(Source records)
************

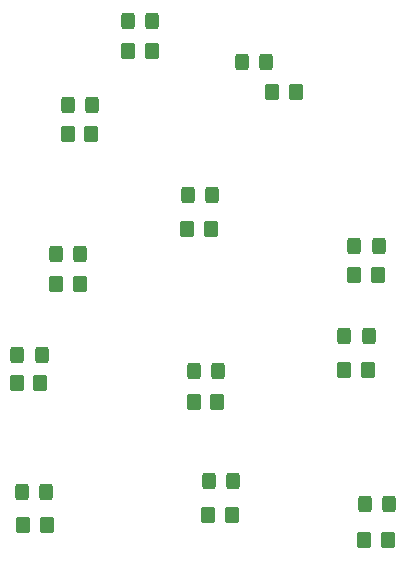
<source format=gtp>
G04 #@! TF.GenerationSoftware,KiCad,Pcbnew,7.0.1-0*
G04 #@! TF.CreationDate,2023-08-21T12:14:01+02:00*
G04 #@! TF.ProjectId,ghost,67686f73-742e-46b6-9963-61645f706362,rev?*
G04 #@! TF.SameCoordinates,Original*
G04 #@! TF.FileFunction,Paste,Top*
G04 #@! TF.FilePolarity,Positive*
%FSLAX46Y46*%
G04 Gerber Fmt 4.6, Leading zero omitted, Abs format (unit mm)*
G04 Created by KiCad (PCBNEW 7.0.1-0) date 2023-08-21 12:14:01*
%MOMM*%
%LPD*%
G01*
G04 APERTURE LIST*
G04 Aperture macros list*
%AMRoundRect*
0 Rectangle with rounded corners*
0 $1 Rounding radius*
0 $2 $3 $4 $5 $6 $7 $8 $9 X,Y pos of 4 corners*
0 Add a 4 corners polygon primitive as box body*
4,1,4,$2,$3,$4,$5,$6,$7,$8,$9,$2,$3,0*
0 Add four circle primitives for the rounded corners*
1,1,$1+$1,$2,$3*
1,1,$1+$1,$4,$5*
1,1,$1+$1,$6,$7*
1,1,$1+$1,$8,$9*
0 Add four rect primitives between the rounded corners*
20,1,$1+$1,$2,$3,$4,$5,0*
20,1,$1+$1,$4,$5,$6,$7,0*
20,1,$1+$1,$6,$7,$8,$9,0*
20,1,$1+$1,$8,$9,$2,$3,0*%
G04 Aperture macros list end*
%ADD10RoundRect,0.250000X-0.325000X-0.450000X0.325000X-0.450000X0.325000X0.450000X-0.325000X0.450000X0*%
%ADD11RoundRect,0.250000X-0.350000X-0.450000X0.350000X-0.450000X0.350000X0.450000X-0.350000X0.450000X0*%
G04 APERTURE END LIST*
D10*
X136815000Y-112160000D03*
X138865000Y-112160000D03*
X136397500Y-100560000D03*
X138447500Y-100560000D03*
D11*
X153330000Y-104620000D03*
X151330000Y-104620000D03*
X164090000Y-101850000D03*
X166090000Y-101850000D03*
X136880000Y-114980000D03*
X138880000Y-114980000D03*
D10*
X145785000Y-72320000D03*
X147835000Y-72320000D03*
D11*
X139700000Y-94580000D03*
X141700000Y-94580000D03*
X140670000Y-81850000D03*
X142670000Y-81850000D03*
X164920000Y-93860000D03*
X166920000Y-93860000D03*
D10*
X151365000Y-101980000D03*
X153415000Y-101980000D03*
D11*
X157980000Y-78330000D03*
X159980000Y-78330000D03*
D10*
X164087500Y-99020000D03*
X166137500Y-99020000D03*
X155437500Y-75820000D03*
X157487500Y-75820000D03*
X152597500Y-111280000D03*
X154647500Y-111280000D03*
D11*
X152570000Y-114180000D03*
X154570000Y-114180000D03*
X150780000Y-89940000D03*
X152780000Y-89940000D03*
D10*
X164935000Y-91360000D03*
X166985000Y-91360000D03*
X139655000Y-92020000D03*
X141705000Y-92020000D03*
D11*
X136350000Y-102970000D03*
X138350000Y-102970000D03*
X165770000Y-116290000D03*
X167770000Y-116290000D03*
D10*
X140667500Y-79430000D03*
X142717500Y-79430000D03*
D11*
X145810000Y-74850000D03*
X147810000Y-74850000D03*
D10*
X150815000Y-87090000D03*
X152865000Y-87090000D03*
X165837500Y-113250000D03*
X167887500Y-113250000D03*
M02*

</source>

************

▶ _EXERCISE INSTRUCTIONS_:
Reproduce exactly every line between the line with "X167770000Y-116290000D03*" and the last line of the records above, both included.

▶ _YOUR SOLUTION_:
X167770000Y-116290000D03*
D10*
X140667500Y-79430000D03*
X142717500Y-79430000D03*
D11*
X145810000Y-74850000D03*
X147810000Y-74850000D03*
D10*
X150815000Y-87090000D03*
X152865000Y-87090000D03*
X165837500Y-113250000D03*
X167887500Y-113250000D03*
M02*

</source>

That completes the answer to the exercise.